Matt Delmont’s Why Busing Failed: Race, Media, and the National Resistance to School Desegregation (University of California Press, 2016) traces the formation and impact of national media narratives about busing that limited desegregation’s political fortunes and reach. Ansley Erickson’s Making the Unequal Metropolis: School Desegregation and Its Limits (University of Chicago Press, 2016) uses Nashville, Tennessee – home of one of the nation’s most extensive metropolitan desegregation plans - to illustrate how statistical desegregation and persistent educational inequality developed together. Brett Gadsden’s Between North and South: Delaware, Desegregation, and the Myth of American Sectionalism (University of Pennsylvania Press, 2013) shows how desegregation depended upon shifting burdens from white suburbanites to black communities, undercutting black support for desegregation. Tom Romero II’s work in progress on Denver’s Keyes desegregation case moves the conversation beyond the black-white binary to explore how desegregation evolved in a growing multiracial Western metropolis. The roundtable will be chaired and moderated by Mark Brilliant, whose own work locates school desegregation and educational equity in the context of multiracial civil rights struggles.
A conversation about the history of school desegregation – and the political uses to which that history has been put - is particularly timely. After two decades in which desegregation seemed a political and legal impossibility, new attention to school desegregation is emerging in the media and education advocacy circles. If desegregation is to emerge again as a focus of policy, the complex history of desegregation’s earlier phases must help guide the way.

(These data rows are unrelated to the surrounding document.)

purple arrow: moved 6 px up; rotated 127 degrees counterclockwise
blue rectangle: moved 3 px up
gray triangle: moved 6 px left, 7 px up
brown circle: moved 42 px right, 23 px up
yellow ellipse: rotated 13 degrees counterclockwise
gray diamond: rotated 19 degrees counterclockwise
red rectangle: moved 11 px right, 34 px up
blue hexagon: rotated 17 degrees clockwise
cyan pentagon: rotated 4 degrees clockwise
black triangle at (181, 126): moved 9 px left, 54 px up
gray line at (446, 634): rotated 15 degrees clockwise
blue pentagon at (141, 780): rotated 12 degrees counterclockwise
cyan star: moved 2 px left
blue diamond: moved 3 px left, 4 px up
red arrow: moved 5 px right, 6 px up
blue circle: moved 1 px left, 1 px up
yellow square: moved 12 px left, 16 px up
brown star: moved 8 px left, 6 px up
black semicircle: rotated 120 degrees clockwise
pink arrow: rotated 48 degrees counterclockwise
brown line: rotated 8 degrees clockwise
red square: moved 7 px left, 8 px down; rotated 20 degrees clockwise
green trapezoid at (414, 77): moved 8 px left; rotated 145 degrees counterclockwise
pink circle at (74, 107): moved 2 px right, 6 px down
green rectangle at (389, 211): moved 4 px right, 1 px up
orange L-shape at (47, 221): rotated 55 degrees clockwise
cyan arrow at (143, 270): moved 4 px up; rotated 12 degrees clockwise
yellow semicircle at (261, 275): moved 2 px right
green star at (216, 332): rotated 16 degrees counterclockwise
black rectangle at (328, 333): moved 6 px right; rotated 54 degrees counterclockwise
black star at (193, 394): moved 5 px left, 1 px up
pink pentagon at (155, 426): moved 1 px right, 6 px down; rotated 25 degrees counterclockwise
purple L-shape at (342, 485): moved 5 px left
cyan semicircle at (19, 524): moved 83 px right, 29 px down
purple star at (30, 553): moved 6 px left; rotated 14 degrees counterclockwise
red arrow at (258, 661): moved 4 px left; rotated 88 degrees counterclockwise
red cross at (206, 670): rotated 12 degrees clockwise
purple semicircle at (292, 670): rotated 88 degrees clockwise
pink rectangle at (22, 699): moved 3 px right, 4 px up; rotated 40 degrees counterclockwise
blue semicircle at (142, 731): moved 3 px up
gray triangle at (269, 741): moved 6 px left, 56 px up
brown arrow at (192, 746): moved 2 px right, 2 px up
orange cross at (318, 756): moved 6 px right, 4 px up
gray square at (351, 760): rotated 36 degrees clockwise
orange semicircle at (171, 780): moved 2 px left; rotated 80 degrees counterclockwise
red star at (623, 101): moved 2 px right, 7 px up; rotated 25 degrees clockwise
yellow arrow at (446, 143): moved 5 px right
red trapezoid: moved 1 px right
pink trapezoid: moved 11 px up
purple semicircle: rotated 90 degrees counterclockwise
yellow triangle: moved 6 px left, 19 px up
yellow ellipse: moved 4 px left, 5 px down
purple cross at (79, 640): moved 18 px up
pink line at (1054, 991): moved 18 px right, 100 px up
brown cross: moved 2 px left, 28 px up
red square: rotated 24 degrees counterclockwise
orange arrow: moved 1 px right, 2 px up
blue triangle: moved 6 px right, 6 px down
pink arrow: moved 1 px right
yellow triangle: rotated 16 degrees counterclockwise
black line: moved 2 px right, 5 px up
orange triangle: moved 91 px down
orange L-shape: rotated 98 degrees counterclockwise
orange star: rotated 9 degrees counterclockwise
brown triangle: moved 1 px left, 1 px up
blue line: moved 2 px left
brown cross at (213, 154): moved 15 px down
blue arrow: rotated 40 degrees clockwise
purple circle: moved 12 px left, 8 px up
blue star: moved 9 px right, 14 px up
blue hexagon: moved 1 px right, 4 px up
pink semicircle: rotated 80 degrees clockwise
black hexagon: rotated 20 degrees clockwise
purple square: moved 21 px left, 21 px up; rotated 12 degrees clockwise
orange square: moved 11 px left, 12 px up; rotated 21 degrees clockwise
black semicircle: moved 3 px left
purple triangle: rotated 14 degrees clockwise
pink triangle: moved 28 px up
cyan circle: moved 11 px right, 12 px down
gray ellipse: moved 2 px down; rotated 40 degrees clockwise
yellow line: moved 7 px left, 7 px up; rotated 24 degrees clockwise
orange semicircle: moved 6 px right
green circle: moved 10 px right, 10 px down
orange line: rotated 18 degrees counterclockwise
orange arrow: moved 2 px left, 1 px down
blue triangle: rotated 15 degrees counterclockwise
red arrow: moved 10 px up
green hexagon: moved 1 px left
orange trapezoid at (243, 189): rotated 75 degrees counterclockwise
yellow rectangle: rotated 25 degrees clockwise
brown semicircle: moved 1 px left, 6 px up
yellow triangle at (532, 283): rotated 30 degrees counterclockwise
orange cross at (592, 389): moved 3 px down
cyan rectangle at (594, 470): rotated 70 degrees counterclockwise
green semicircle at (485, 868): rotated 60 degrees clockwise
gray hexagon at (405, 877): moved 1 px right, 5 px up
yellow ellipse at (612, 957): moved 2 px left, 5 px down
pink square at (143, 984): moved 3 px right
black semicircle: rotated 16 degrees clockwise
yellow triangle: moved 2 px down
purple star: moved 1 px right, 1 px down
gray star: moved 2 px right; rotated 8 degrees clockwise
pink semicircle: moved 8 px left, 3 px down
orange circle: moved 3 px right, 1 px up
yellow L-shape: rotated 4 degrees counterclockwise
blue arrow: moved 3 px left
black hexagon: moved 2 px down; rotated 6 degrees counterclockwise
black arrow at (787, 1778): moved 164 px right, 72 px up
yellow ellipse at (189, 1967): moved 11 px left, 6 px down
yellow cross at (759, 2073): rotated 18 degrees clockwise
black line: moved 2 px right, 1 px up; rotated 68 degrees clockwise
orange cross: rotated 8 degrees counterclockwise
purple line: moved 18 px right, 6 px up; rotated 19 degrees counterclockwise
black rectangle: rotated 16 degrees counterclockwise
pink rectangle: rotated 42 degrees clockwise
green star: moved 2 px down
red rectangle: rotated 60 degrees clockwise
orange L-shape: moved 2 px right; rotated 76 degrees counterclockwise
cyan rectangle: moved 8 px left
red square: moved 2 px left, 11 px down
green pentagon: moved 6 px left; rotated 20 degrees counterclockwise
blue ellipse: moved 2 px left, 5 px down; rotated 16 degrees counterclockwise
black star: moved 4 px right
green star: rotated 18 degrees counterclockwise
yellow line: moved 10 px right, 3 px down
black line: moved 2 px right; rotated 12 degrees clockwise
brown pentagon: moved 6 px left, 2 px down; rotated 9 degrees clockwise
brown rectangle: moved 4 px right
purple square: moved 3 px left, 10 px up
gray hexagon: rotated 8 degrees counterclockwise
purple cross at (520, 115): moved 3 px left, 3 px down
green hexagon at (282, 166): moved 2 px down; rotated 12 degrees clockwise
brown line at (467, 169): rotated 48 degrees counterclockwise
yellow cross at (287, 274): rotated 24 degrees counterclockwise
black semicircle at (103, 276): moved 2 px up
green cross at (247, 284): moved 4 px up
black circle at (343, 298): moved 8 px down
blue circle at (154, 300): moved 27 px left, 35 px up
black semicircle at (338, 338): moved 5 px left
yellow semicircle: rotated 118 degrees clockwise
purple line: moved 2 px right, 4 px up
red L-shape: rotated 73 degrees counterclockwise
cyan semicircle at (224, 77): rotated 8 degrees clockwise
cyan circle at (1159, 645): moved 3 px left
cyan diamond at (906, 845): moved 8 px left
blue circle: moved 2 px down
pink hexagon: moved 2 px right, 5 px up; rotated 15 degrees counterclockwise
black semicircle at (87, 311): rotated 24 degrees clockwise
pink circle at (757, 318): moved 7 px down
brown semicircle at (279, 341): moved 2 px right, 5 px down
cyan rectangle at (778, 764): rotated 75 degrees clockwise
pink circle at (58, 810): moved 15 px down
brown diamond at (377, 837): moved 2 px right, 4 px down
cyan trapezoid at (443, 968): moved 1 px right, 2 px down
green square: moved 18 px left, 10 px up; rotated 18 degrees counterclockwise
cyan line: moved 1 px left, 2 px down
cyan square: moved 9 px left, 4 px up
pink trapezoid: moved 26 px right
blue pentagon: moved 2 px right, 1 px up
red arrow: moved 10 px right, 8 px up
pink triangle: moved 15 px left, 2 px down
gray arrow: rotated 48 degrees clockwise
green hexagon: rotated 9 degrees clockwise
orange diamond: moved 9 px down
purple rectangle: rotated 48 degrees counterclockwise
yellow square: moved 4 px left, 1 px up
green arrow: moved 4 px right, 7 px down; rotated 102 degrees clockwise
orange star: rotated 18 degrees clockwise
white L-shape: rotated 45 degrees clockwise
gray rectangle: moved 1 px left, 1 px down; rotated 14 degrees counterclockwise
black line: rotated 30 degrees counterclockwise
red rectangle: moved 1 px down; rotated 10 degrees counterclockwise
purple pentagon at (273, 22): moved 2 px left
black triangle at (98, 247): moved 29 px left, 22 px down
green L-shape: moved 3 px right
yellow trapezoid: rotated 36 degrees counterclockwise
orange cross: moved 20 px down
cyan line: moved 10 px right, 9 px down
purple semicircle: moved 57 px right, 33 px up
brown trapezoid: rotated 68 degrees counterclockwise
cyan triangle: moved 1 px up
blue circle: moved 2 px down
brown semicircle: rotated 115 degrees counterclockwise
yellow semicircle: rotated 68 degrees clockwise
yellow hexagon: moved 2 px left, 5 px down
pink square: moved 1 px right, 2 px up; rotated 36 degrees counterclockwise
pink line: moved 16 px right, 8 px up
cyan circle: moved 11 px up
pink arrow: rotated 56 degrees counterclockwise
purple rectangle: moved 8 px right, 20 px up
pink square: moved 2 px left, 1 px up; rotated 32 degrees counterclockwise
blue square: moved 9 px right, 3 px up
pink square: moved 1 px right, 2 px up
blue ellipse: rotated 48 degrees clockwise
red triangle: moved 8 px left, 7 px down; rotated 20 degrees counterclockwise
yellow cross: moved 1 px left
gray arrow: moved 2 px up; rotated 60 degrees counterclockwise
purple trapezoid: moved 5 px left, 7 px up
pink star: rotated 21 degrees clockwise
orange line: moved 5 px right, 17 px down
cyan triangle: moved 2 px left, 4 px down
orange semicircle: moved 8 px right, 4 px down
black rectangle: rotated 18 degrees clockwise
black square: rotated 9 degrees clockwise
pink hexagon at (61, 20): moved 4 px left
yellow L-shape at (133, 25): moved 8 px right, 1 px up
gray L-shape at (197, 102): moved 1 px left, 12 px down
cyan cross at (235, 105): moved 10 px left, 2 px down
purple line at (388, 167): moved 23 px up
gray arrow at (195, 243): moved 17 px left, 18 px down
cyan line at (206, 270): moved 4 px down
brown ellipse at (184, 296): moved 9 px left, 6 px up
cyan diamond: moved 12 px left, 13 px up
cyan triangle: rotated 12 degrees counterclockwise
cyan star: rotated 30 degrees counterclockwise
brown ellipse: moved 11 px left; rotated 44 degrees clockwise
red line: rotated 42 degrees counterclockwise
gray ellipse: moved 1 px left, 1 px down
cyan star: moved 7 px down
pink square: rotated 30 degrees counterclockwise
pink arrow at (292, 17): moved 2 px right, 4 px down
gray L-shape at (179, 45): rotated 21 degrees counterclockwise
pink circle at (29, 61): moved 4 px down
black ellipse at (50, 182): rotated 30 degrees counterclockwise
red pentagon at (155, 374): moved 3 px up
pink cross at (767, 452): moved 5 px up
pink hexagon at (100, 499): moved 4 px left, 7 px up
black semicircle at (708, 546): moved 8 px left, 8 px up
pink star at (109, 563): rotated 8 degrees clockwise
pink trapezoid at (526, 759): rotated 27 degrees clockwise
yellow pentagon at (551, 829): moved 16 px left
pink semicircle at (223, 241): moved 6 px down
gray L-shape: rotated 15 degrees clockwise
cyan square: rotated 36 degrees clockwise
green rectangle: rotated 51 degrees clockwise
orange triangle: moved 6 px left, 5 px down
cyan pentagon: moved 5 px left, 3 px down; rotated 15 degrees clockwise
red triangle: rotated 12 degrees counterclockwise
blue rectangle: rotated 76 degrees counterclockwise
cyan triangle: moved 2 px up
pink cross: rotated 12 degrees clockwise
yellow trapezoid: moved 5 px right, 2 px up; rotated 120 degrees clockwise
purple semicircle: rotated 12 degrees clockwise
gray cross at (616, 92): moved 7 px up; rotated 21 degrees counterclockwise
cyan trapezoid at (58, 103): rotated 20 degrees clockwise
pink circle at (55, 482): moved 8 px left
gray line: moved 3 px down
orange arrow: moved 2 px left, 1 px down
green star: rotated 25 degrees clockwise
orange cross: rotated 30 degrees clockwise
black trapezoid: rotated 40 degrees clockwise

With a combination of three locally-focused case studies and one more national view, the roundtable also engages the conference them of “Historical Scale: Linking Levels of Experience.” Participants and audience members will have the opportunity to discuss what has been gained, and what has been lost, by the case-study orientation of much scholarship on desegregation, and to question how new national views interact with and help inform these local perspectives.